Additionally, in 2014, States will need to expand Medicaid to cover adults and children with income up to 133 percent of the Federal Poverty Level (FPL) (currently about $27,000 income for a family of three).  Again, the federal government will cover most of these costs.

Can the federal government expand services, maintain quality, and slow the growth rate of healthcare spending costs?  Some options for doing this include:

  • Beneficiary cost sharing.  Although regulations limit to some degree the amount of cost Medicaid can charge beneficiaries, economists have long shown that cost sharing reduces utilization and decreases cost.  Will this cost sharing decrease the rate by which Medicaid beneficiaries receive unnecessary services or will patients forego necessary care? [Healthcare Economist: The answer is both].  If patients forego preventive services, will hospitalization rates increase and aggregate spending increase [Healthcare Economist: In some cases yes, but on aggregate costs will go down with more cost sharing, especially if inpatient cost sharing increases].
  • Benefits: States have the ability to cut optional benefits; change the amount duration or scope of the benefit; or offer “benchmark benefits.”  Benchmark benefit plans must provide equal coverage to one the following existing commercial plans: the standard Blue Cross/Blue Shield preferred provider plan offered to Federal employees; state employee health benefit, or the largest commercial Health maintenance organization (HMO).
  • Improve Efficiency.  Examples include:
    • “Money Follows the Person” demonstration grants to help transition people from costly nursing home settings to more integrated community settings
    • Change payment policies to reduce unnecessary cesarean deliveries.
    • Improve post-acute care benefit to reduce costly hospital re-hospitalizations.
    • ACOs.  I have written much about these in the past.
    • Health Information Technology and Electronic Medical Record initiatives.
    • Provide more integrated care models for dual-eligible beneficiaries.
    • Reduce fraud through initiatives such as the Medicaid Integrity Institute (provides free training to State Medicaid agency staff), better screening of providers (as mandated by the ACA), and synergies with Medicare fraud investigations.

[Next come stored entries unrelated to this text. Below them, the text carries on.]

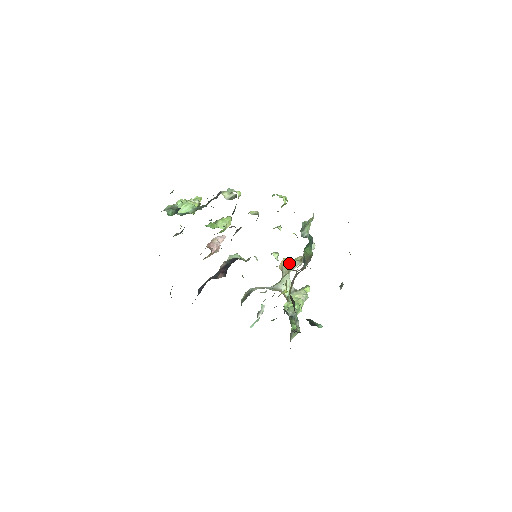
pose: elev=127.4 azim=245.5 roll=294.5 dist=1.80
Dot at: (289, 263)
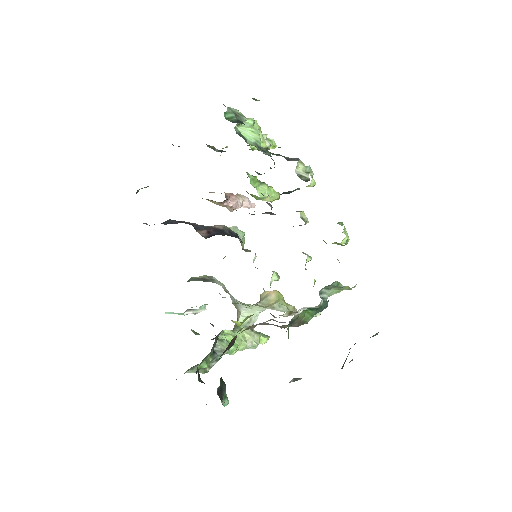
Dot at: (277, 300)
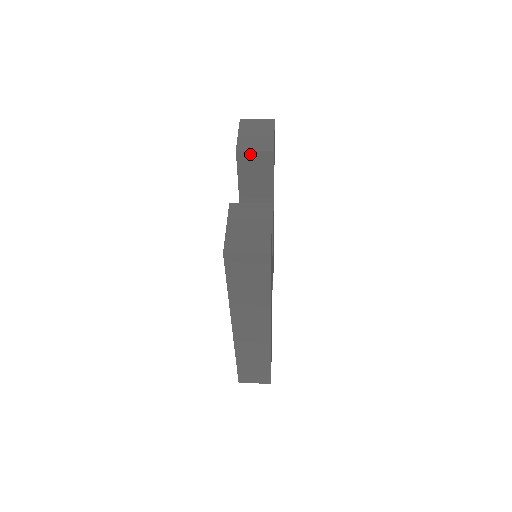
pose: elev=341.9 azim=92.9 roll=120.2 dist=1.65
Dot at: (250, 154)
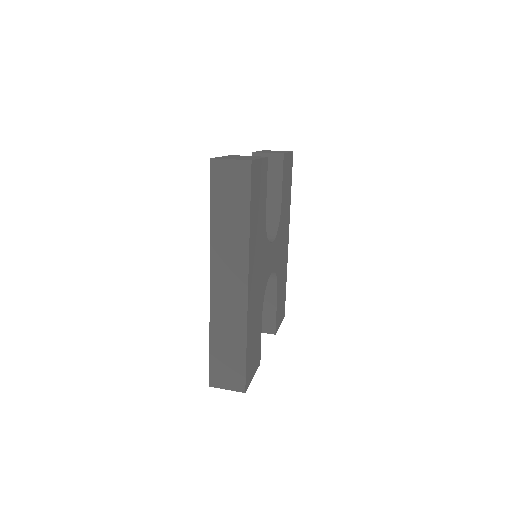
Dot at: (263, 156)
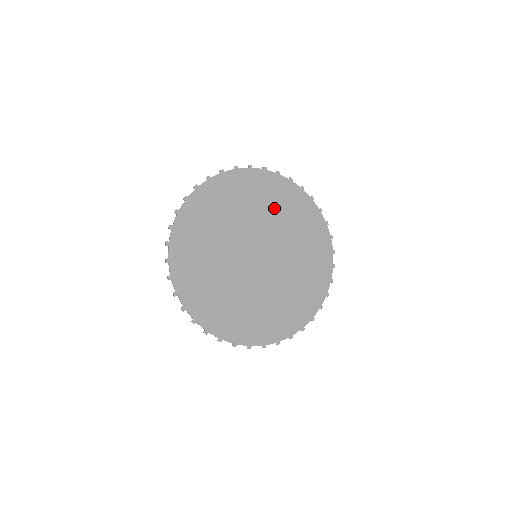
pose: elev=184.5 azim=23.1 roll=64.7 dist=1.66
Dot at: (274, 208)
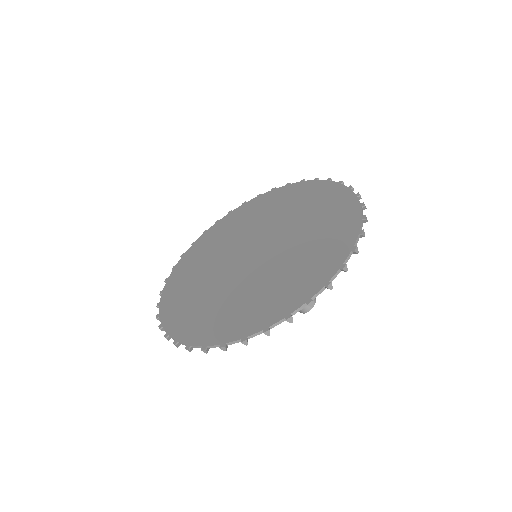
Dot at: (295, 208)
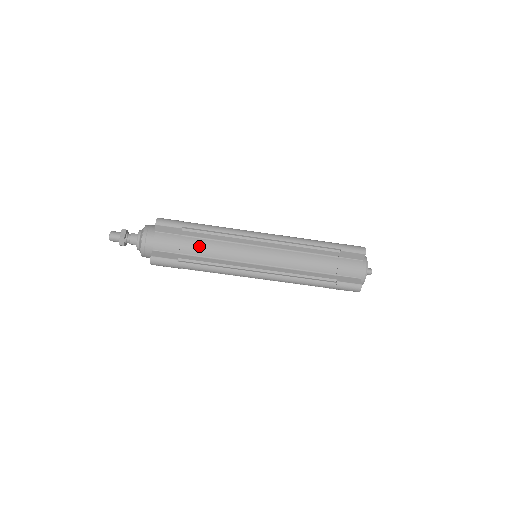
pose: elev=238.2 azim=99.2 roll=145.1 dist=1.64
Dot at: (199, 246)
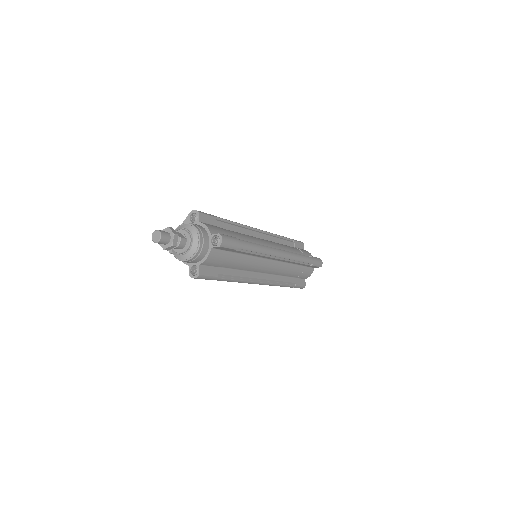
Dot at: (237, 262)
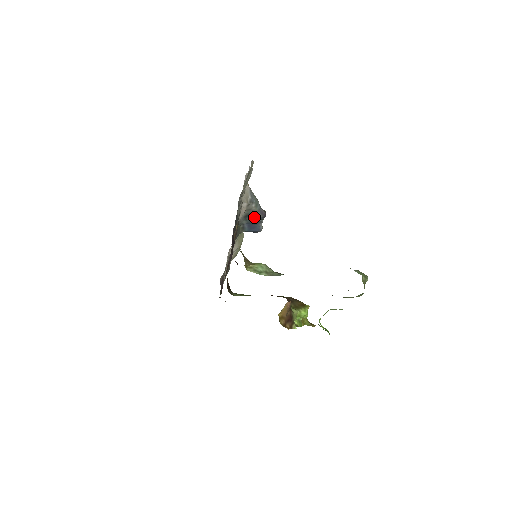
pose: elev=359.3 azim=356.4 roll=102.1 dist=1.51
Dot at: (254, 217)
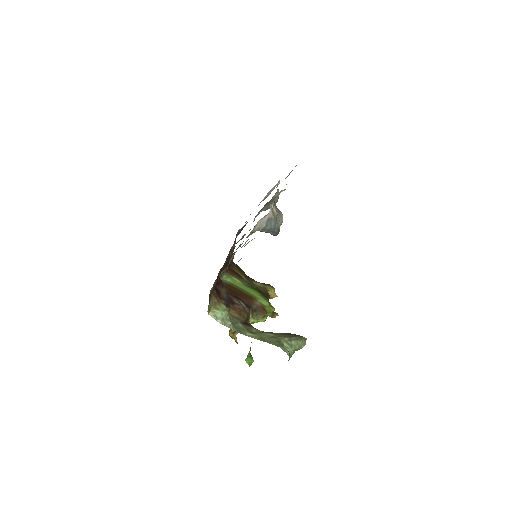
Dot at: occluded
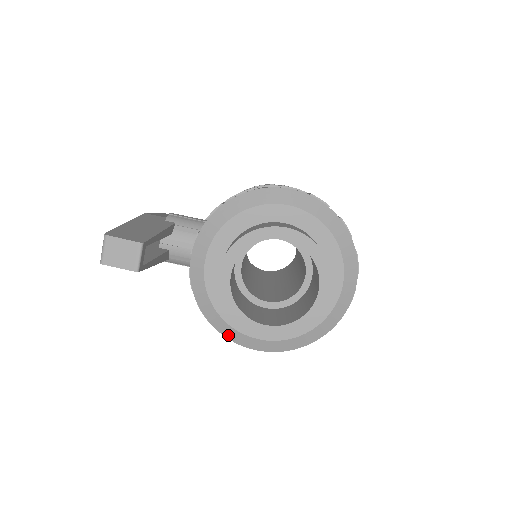
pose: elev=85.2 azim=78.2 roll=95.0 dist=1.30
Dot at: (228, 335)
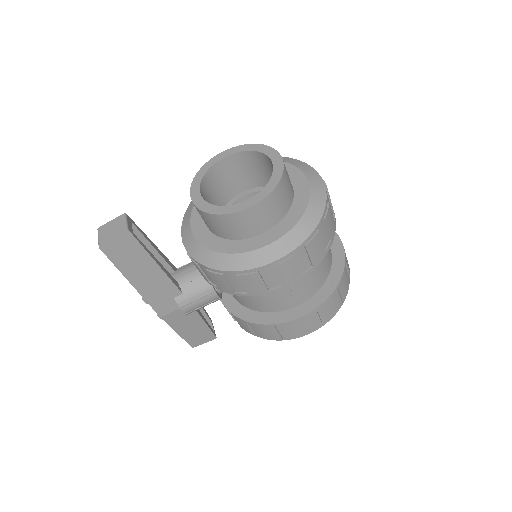
Dot at: (241, 266)
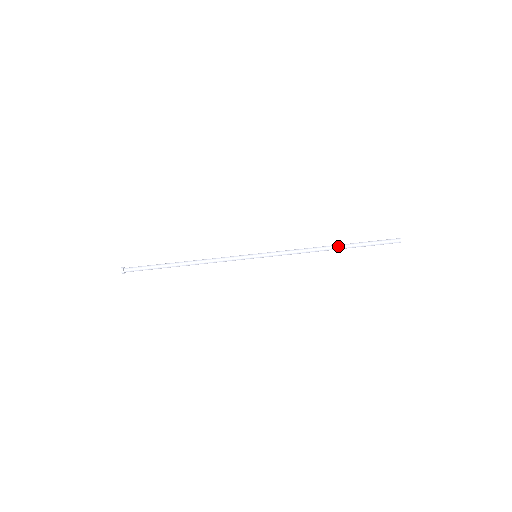
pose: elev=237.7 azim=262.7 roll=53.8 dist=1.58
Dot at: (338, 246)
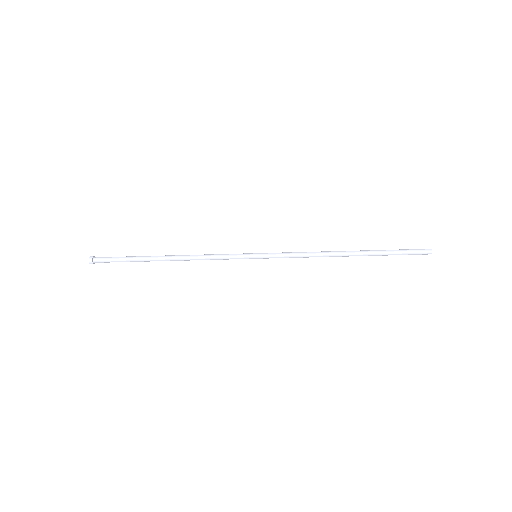
Dot at: (356, 252)
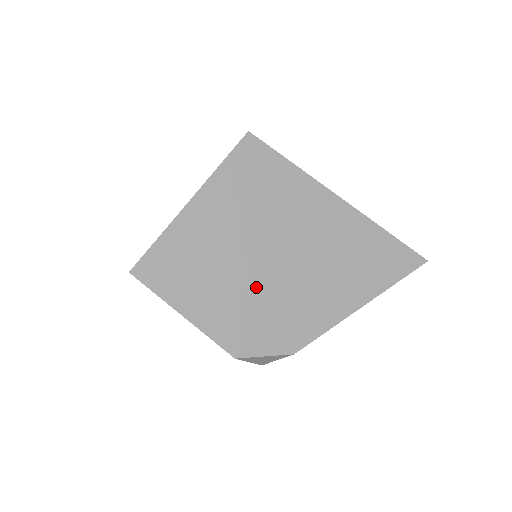
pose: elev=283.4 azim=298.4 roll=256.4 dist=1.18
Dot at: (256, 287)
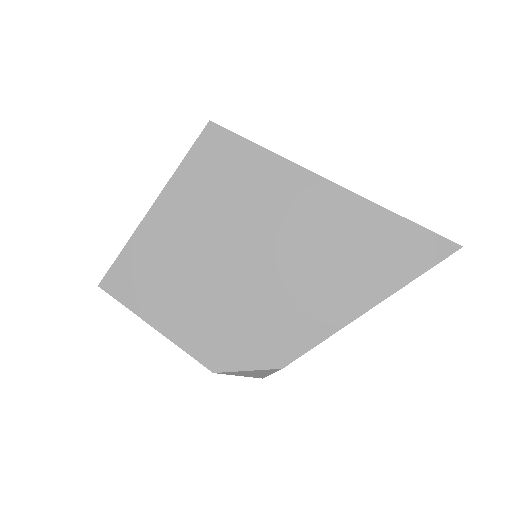
Dot at: (231, 294)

Will any of these interventions work?  Reducing cost means either reducing prices or reducing utilization.  Since cutting Medicaid prices would drastically reduce poor individual’s access to quality medical care, the only solution is reducing utilization.  The key is identifying eliminating care that is either unnecessary not cost effective (e.g., an MRI for any minor injury), even if many beneficiaries like costly interventions.